Numeric response error for classification models
tonyelhabr opened this issue · comments
Hi,
I'm looking for clarification about why only the last format in the reprex works. I expect that the first call to fit
would not work since {parsnip}
requires that the outcome variable is a factor for classification (even though brms()
expects a numeric outcome for classification). However, I don't see why the second and third calls to fit()
don't work; only the fourth format is successful.
library(bayesian)
library(brms)
library(parsnip)
df1 <- mtcars
df2 <- df1
df2$vs <- factor(df1$vs)
## I expect that this wouldn't work.
bayesian(mode = 'classification') |>
set_engine('brms') |>
fit(
vs ~ mpg + wt + cyl,
data = df1
)
#> Error in `check_outcome()`:
#> ! For a classification model, the outcome should be a factor.
## I expect that this would work.
bayesian(mode = 'classification') |>
set_engine('brms') |>
fit(
vs ~ mpg + wt + cyl,
data = df2
)
#> Error: Family 'gaussian' requires numeric responses.
## This also seems like it should work?
bayesian() |>
set_engine('brms', family = bernoulli()) |>
set_mode('classification') |>
fit(
vs ~ mpg + wt + cyl,
data = df2
)
#> Warning: The following arguments cannot be manually modified and were removed:
#> family.
#> Error: Family 'gaussian' requires numeric responses.

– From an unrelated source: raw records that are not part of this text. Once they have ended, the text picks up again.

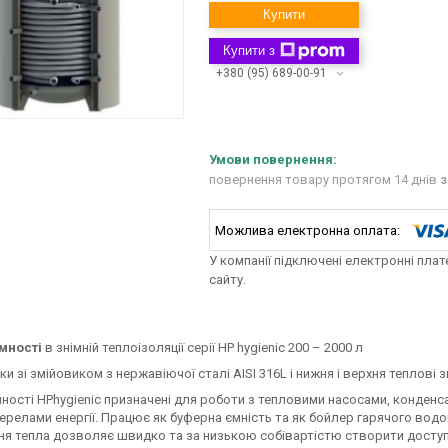
Купити
Купити з
+380 (95) 689-00-91
повернення товару протягом 14 днів
з
У компанії підключені електронні пла
сайту.
ємності
в знімній теплоізоляції серії HP hygienic 200 – 2000 л
ки зі змійовиком з нержавіючої сталі AISI 316L і нижня і верхня теплові з
мності HPhygienic призначені для роботи з тепловими насосами, конден
релами енергії. Працює як буферна ємність та як бойлер гарячого водо
ня тепла дозволяє швидко та за низькою собівартістю створити доступ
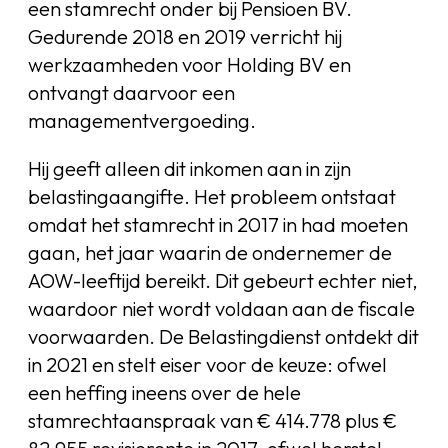
een stamrecht onder bij Pensioen BV.
Gedurende 2018 en 2019 verricht hij
werkzaamheden voor Holding BV en
ontvangt daarvoor een
managementvergoeding.
Hij geeft alleen dit inkomen aan in zijn
belastingaangifte. Het probleem ontstaat
omdat het stamrecht in 2017 in had moeten
gaan, het jaar waarin de ondernemer de
AOW-leeftijd bereikt. Dit gebeurt echter niet,
waardoor niet wordt voldaan aan de fiscale
voorwaarden. De Belastingdienst ontdekt dit
in 2021 en stelt eiser voor de keuze: ofwel
een heffing ineens over de hele
stamrechtaanspraak van € 414.778 plus €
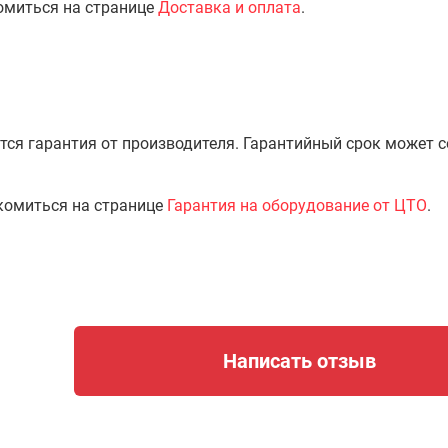
омиться на странице
Доставка и оплата
.
тся гарантия от производителя. Гарантийный срок может 
комиться на странице
Гарантия на оборудование от ЦТО
.
Написать отзыв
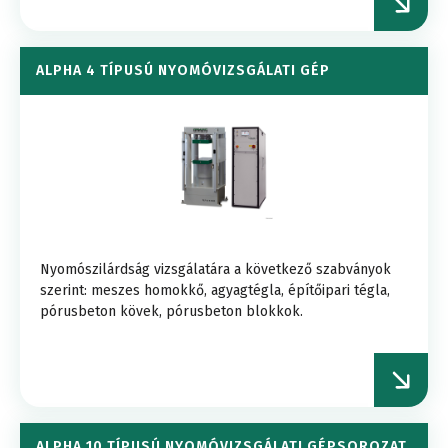
ALPHA 4 TÍPUSÚ NYOMÓVIZSGÁLATI GÉP
Nyomószilárdság vizsgálatára a következő szabványok
szerint: meszes homokkő, agyagtégla, építőipari tégla,
pórusbeton kövek, pórusbeton blokkok.
ALPHA 10 TÍPUSÚ NYOMÓVIZSGÁLATI GÉPSOROZAT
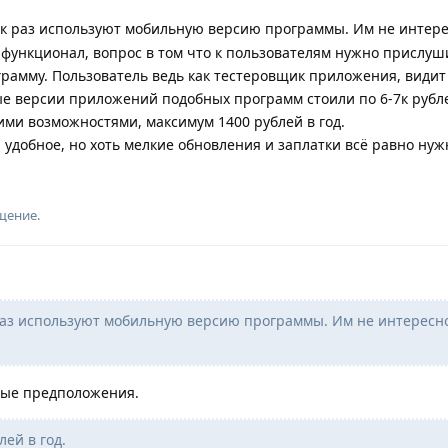
к раз используют мобильную версию программы. Им не интере
т функционал, вопрос в том что к пользователям нужно прислуш
грамму. Пользователь ведь как тестеровщик приложения, видит
е версии приложений подобных программ стоили по 6-7к рубле
ми возможностями, максимум 1400 рублей в год.
удобное, но хоть мелкие обновления и заплатки всё равно нуж
щение.
аз используют мобильную версию программы. Им не интересн
ные предположения.
ей в год.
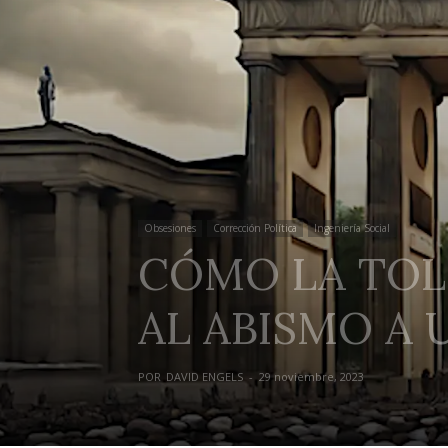
Obsesiones
Corrección Política
Ingeniería Social
CÓMO LA TOL
AL ABISMO A 
POR
DAVID ENGELS
-
29 noviembre, 2023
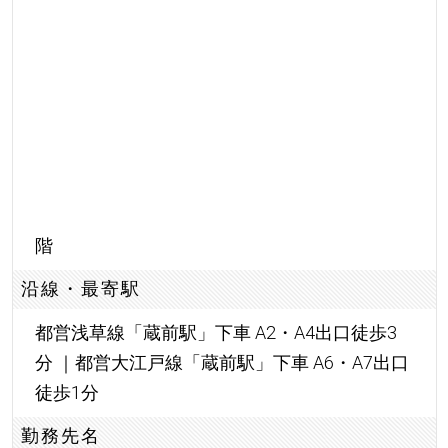
階
沿線・最寄駅
都営浅草線「蔵前駅」下車 A2・A4出口徒歩3
分 ｜都営大江戸線「蔵前駅」下車 A6・A7出口
徒歩1分
勤務先名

## This is the only one that works. Functionally, I don't see why this is different from above.
bayesian(
mode = 'classification',
engine = 'brms',
family = bernoulli()
) |>
fit(
vs ~ mpg + wt + cyl,
data = df2
)
#> Compiling Stan program...
#> ...
You're right about the 1st one. The 2nd one fails a brms
check at:
https://github.com/paul-buerkner/brms/blob/004edb522477d88dabe3815aae099b1211561076/R/data-response.R#L109-L111
In general, parsnip
requires a factor outcome for classification models while the engine fit function may support, or even require, numeric outcomes for the classification using certain families (e.g., ordinal categorical).